Bei der Vorstellung der Konzeption am Freitag (14. Januar) betonte Erster Kreisbeigeordneter Dr. Karsten McGovern, dass eine wirkungsvolle Suchtprävention nur funktioniert, wenn möglichst viele Institutionen sich daran beteiligen, die für Kinder und Jugendliche in deren Sozialisation von Bedeutung sind. Die "Konzeption Suchtprävention" versteht sich daher als Aufforderung, die schon vorhandenen Ansätze der Suchtprävention weiterzuführen und noch zu verstärken.
Im Landkreis Marburg-Biedenkopf existiert seit 1983 die Präventionsfachstelle im Fachbereich Gesundheit und seit 1994 die Fachstelle für Suchtprävention in Stadtallendorf. Die dort tätigen Fachkräfte arbeiten auf vielen Ebenen in der Elternarbeit, der Information und Fortbildung von Multiplikatoren, der Begleitung und Durchführung von Projekten in Kindergärten, Schulen und Freizeiteinrichtungen sowie in der Öffentlichkeitsarbeit. Die Mitarbeiterinnen und Mitarbeiter arbeiten nach fachlich erforschten Standards der Suchtprävention und führen regelmäßig eine Qualitätssicherung durch.
Mit der vorliegenden Konzeption soll die Arbeit aller in der Kinder-, Jugend- und Erwachsenenarbeit tätigen Fachkräfte unterstützt werden. "Suchtprävention muss zu einem alltäglichen und dazugehörigen Thema in der verbandlichen und gemeindlichen Jugendarbeit, in den Kindertagesstätten, in der Schule, in der Beratungsarbeit und auch bei den Eltern werden", erklärte mcGovern. Nur so könne eine umfassende Strategie gegen Abhängigkeit erfolgreich sein.

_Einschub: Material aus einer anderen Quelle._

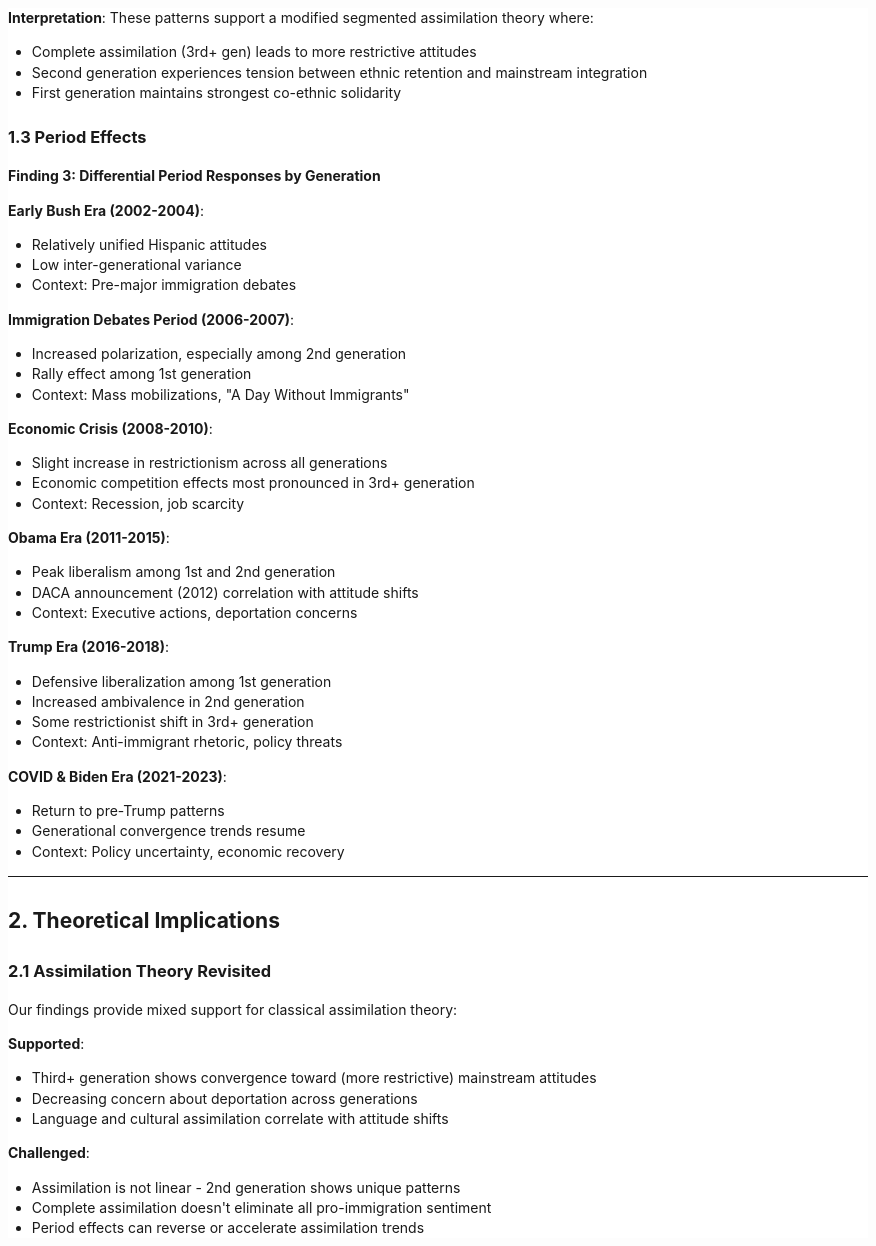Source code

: **Interpretation**: These patterns support a modified segmented assimilation theory where:
- Complete assimilation (3rd+ gen) leads to more restrictive attitudes
- Second generation experiences tension between ethnic retention and mainstream integration
- First generation maintains strongest co-ethnic solidarity

### 1.3 Period Effects

**Finding 3: Differential Period Responses by Generation**

**Early Bush Era (2002-2004)**:
- Relatively unified Hispanic attitudes
- Low inter-generational variance
- Context: Pre-major immigration debates

**Immigration Debates Period (2006-2007)**:
- Increased polarization, especially among 2nd generation
- Rally effect among 1st generation
- Context: Mass mobilizations, "A Day Without Immigrants"

**Economic Crisis (2008-2010)**:
- Slight increase in restrictionism across all generations
- Economic competition effects most pronounced in 3rd+ generation
- Context: Recession, job scarcity

**Obama Era (2011-2015)**:
- Peak liberalism among 1st and 2nd generation
- DACA announcement (2012) correlation with attitude shifts
- Context: Executive actions, deportation concerns

**Trump Era (2016-2018)**:
- Defensive liberalization among 1st generation
- Increased ambivalence in 2nd generation
- Some restrictionist shift in 3rd+ generation
- Context: Anti-immigrant rhetoric, policy threats

**COVID & Biden Era (2021-2023)**:
- Return to pre-Trump patterns
- Generational convergence trends resume
- Context: Policy uncertainty, economic recovery

---

## 2. Theoretical Implications

### 2.1 Assimilation Theory Revisited

Our findings provide mixed support for classical assimilation theory:

**Supported**:
- Third+ generation shows convergence toward (more restrictive) mainstream attitudes
- Decreasing concern about deportation across generations
- Language and cultural assimilation correlate with attitude shifts

**Challenged**:
- Assimilation is not linear - 2nd generation shows unique patterns
- Complete assimilation doesn't eliminate all pro-immigration sentiment
- Period effects can reverse or accelerate assimilation trends
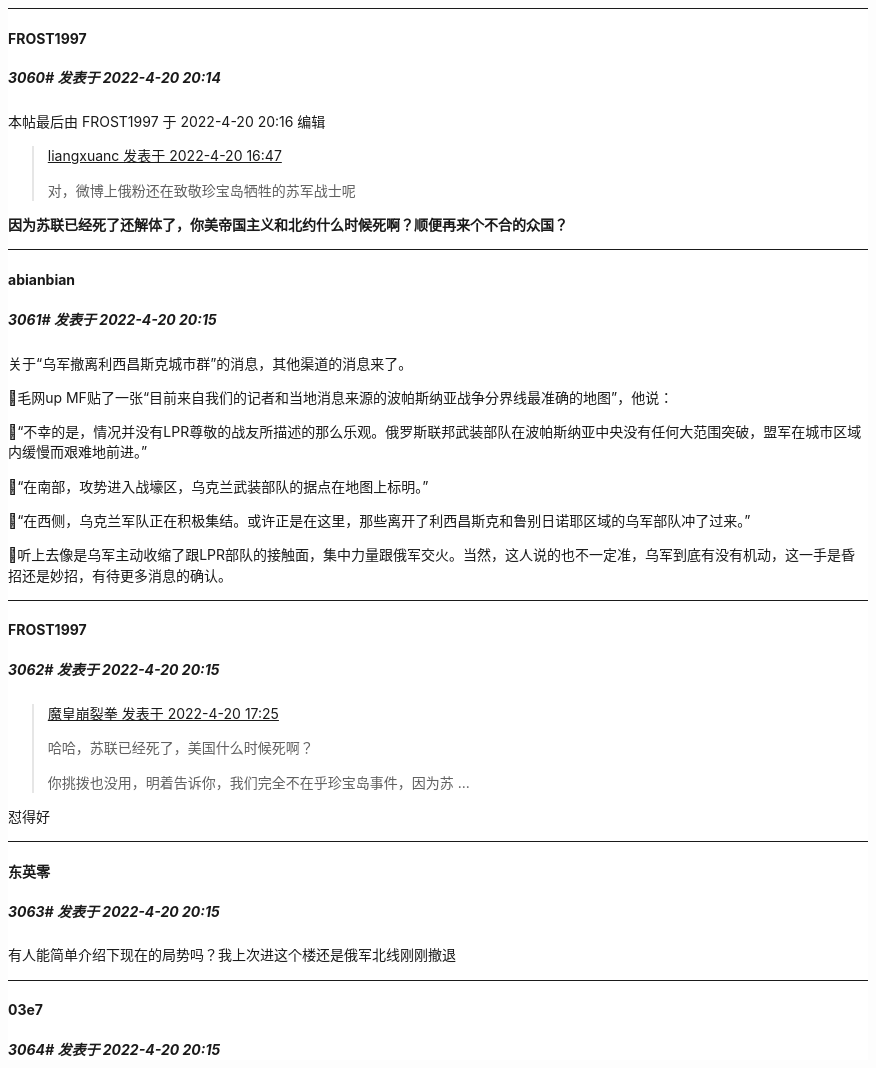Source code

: 

*****

####  FROST1997  
##### 3060#       发表于 2022-4-20 20:14

 本帖最后由 FROST1997 于 2022-4-20 20:16 编辑 
<blockquote><a href="httphttps://bbs.saraba1st.com/2b/forum.php?mod=redirect&amp;goto=findpost&amp;pid=55519396&amp;ptid=2064526" target="_blank">liangxuanc 发表于 2022-4-20 16:47</a>

对，微博上俄粉还在致敬珍宝岛牺牲的苏军战士呢</blockquote>
<strong>因为苏联已经死了还解体了，你美帝国主义和北约什么时候死啊？顺便再来个不合的众国？</strong>



*****

####  abianbian  
##### 3061#       发表于 2022-4-20 20:15

关于“乌军撤离利西昌斯克城市群”的消息，其他渠道的消息来了。

🔺毛网up MF贴了一张“目前来自我们的记者和当地消息来源的波帕斯纳亚战争分界线最准确的地图”，他说：

💬“不幸的是，情况并没有LPR尊敬的战友所描述的那么乐观。俄罗斯联邦武装部队在波帕斯纳亚中央没有任何大范围突破，盟军在城市区域内缓慢而艰难地前进。”

💬“在南部，攻势进入战壕区，乌克兰武装部队的据点在地图上标明。”

💬“在西侧，乌克兰军队正在积极集结。或许正是在这里，那些离开了利西昌斯克和鲁别日诺耶区域的乌军部队冲了过来。”

🔺听上去像是乌军主动收缩了跟LPR部队的接触面，集中力量跟俄军交火。当然，这人说的也不一定准，乌军到底有没有机动，这一手是昏招还是妙招，有待更多消息的确认。

*****

####  FROST1997  
##### 3062#       发表于 2022-4-20 20:15

<blockquote><a href="httphttps://bbs.saraba1st.com/2b/forum.php?mod=redirect&amp;goto=findpost&amp;pid=55519876&amp;ptid=2064526" target="_blank">魔皇崩裂拳 发表于 2022-4-20 17:25</a>

哈哈，苏联已经死了，美国什么时候死啊？

你挑拨也没用，明着告诉你，我们完全不在乎珍宝岛事件，因为苏 ...</blockquote>
怼得好

*****

####  东英零  
##### 3063#       发表于 2022-4-20 20:15

有人能简单介绍下现在的局势吗？我上次进这个楼还是俄军北线刚刚撤退

*****

####  03e7  
##### 3064#       发表于 2022-4-20 20:15
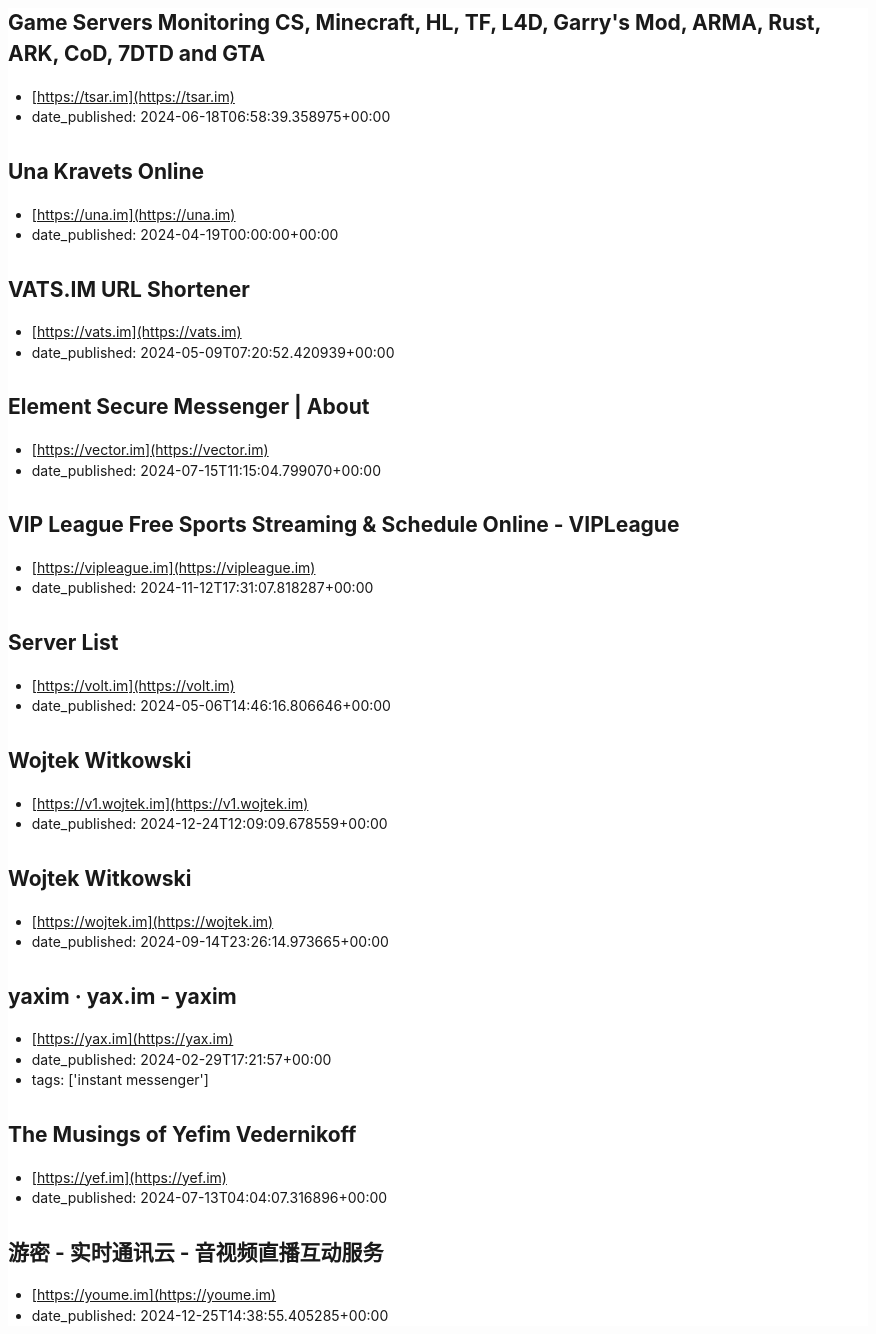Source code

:  ## Game Servers Monitoring CS, Minecraft, HL, TF, L4D, Garry's Mod, ARMA, Rust, ARK, CoD, 7DTD and GTA
 - [https://tsar.im](https://tsar.im)
 - date_published: 2024-06-18T06:58:39.358975+00:00

 ## Una Kravets Online
 - [https://una.im](https://una.im)
 - date_published: 2024-04-19T00:00:00+00:00

 ## VATS.IM URL Shortener
 - [https://vats.im](https://vats.im)
 - date_published: 2024-05-09T07:20:52.420939+00:00

 ## Element Secure Messenger | About
 - [https://vector.im](https://vector.im)
 - date_published: 2024-07-15T11:15:04.799070+00:00

 ## VIP League Free Sports Streaming & Schedule Online - VIPLeague
 - [https://vipleague.im](https://vipleague.im)
 - date_published: 2024-11-12T17:31:07.818287+00:00

 ## Server List
 - [https://volt.im](https://volt.im)
 - date_published: 2024-05-06T14:46:16.806646+00:00

 ## Wojtek Witkowski
 - [https://v1.wojtek.im](https://v1.wojtek.im)
 - date_published: 2024-12-24T12:09:09.678559+00:00

 ## Wojtek Witkowski
 - [https://wojtek.im](https://wojtek.im)
 - date_published: 2024-09-14T23:26:14.973665+00:00

 ## yaxim · yax.im - yaxim
 - [https://yax.im](https://yax.im)
 - date_published: 2024-02-29T17:21:57+00:00
 - tags: ['instant messenger']

 ## The Musings of Yefim Vedernikoff
 - [https://yef.im](https://yef.im)
 - date_published: 2024-07-13T04:04:07.316896+00:00

 ## 游密 - 实时通讯云 - 音视频直播互动服务
 - [https://youme.im](https://youme.im)
 - date_published: 2024-12-25T14:38:55.405285+00:00
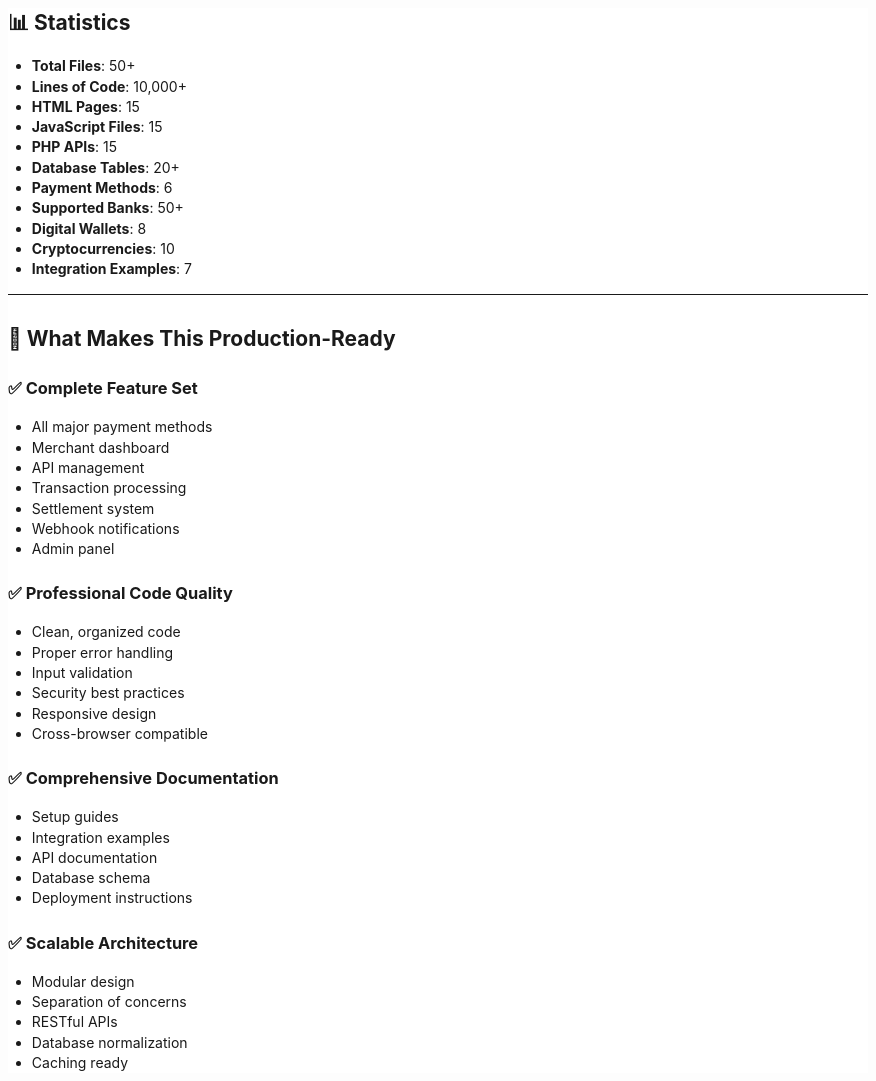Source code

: 
## 📊 Statistics

- **Total Files**: 50+
- **Lines of Code**: 10,000+
- **HTML Pages**: 15
- **JavaScript Files**: 15
- **PHP APIs**: 15
- **Database Tables**: 20+
- **Payment Methods**: 6
- **Supported Banks**: 50+
- **Digital Wallets**: 8
- **Cryptocurrencies**: 10
- **Integration Examples**: 7

---

## 🎯 What Makes This Production-Ready

### ✅ Complete Feature Set
- All major payment methods
- Merchant dashboard
- API management
- Transaction processing
- Settlement system
- Webhook notifications
- Admin panel

### ✅ Professional Code Quality
- Clean, organized code
- Proper error handling
- Input validation
- Security best practices
- Responsive design
- Cross-browser compatible

### ✅ Comprehensive Documentation
- Setup guides
- Integration examples
- API documentation
- Database schema
- Deployment instructions

### ✅ Scalable Architecture
- Modular design
- Separation of concerns
- RESTful APIs
- Database normalization
- Caching ready

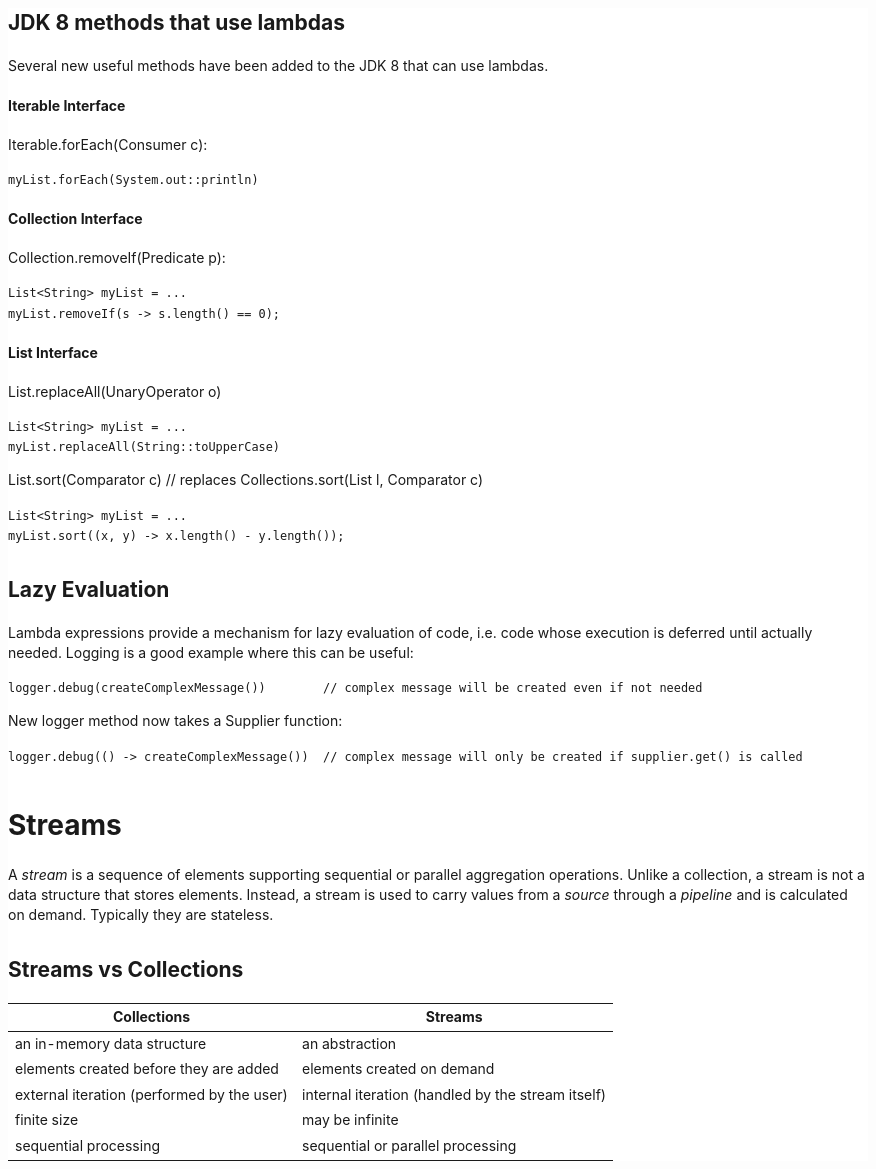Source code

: JDK 8 methods that use lambdas
-----------------------------
Several new useful methods have been added to the JDK 8 that can use lambdas.

#### Iterable Interface
Iterable.forEach(Consumer c):
    
    myList.forEach(System.out::println)
    
    
#### Collection Interface
Collection.removeIf(Predicate p):

    List<String> myList = ...
    myList.removeIf(s -> s.length() == 0);
    
#### List Interface
List.replaceAll(UnaryOperator o)

    List<String> myList = ...
    myList.replaceAll(String::toUpperCase)
    
List.sort(Comparator c)  // replaces Collections.sort(List l, Comparator c)
     
    List<String> myList = ...
    myList.sort((x, y) -> x.length() - y.length());
    

Lazy Evaluation
---------------
Lambda expressions provide a mechanism for lazy evaluation of code, i.e. code whose execution is deferred until actually
needed. Logging is a good example where this can be useful:

    logger.debug(createComplexMessage())        // complex message will be created even if not needed

New logger method now takes a Supplier function:

    logger.debug(() -> createComplexMessage())  // complex message will only be created if supplier.get() is called

           
Streams
=======
A *stream* is a sequence of elements supporting sequential or parallel aggregation operations. Unlike a collection, a 
stream is not a data structure that stores elements. Instead, a stream is used to carry values from a *source* through a
*pipeline* and is calculated on demand. Typically they are stateless.


Streams vs Collections
----------------------

Collections                                | Streams
-----------                                | -------
an in-memory data structure                | an abstraction
elements created before they are added     | elements created on demand
external iteration (performed by the user) | internal iteration (handled by the stream itself)
finite size                                | may be infinite
sequential processing                      | sequential or parallel processing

Das Thema "Prävention" ist durch das geplante Präventionsgesetz verstärkt in der Diskussion. Suchtprävention ist ein Teil der Prävention, die nach dem Verständnis der umfassenden Gesundheitsförderung arbeitet. Gemäß Aaron Anatovsky , sollen Menschen in einem Fluss voller Gefahren, Strudeln, Biegungen und Stromschnellen zu guten Schwimmern gemacht werden statt die Ertrinkenden aus dem Strom zu reißen. Anatovsky ist der Begründer der sogenannten "Salutogenese ". Darunter versteht man die Lehre darüber, was Menschen gesund erhält.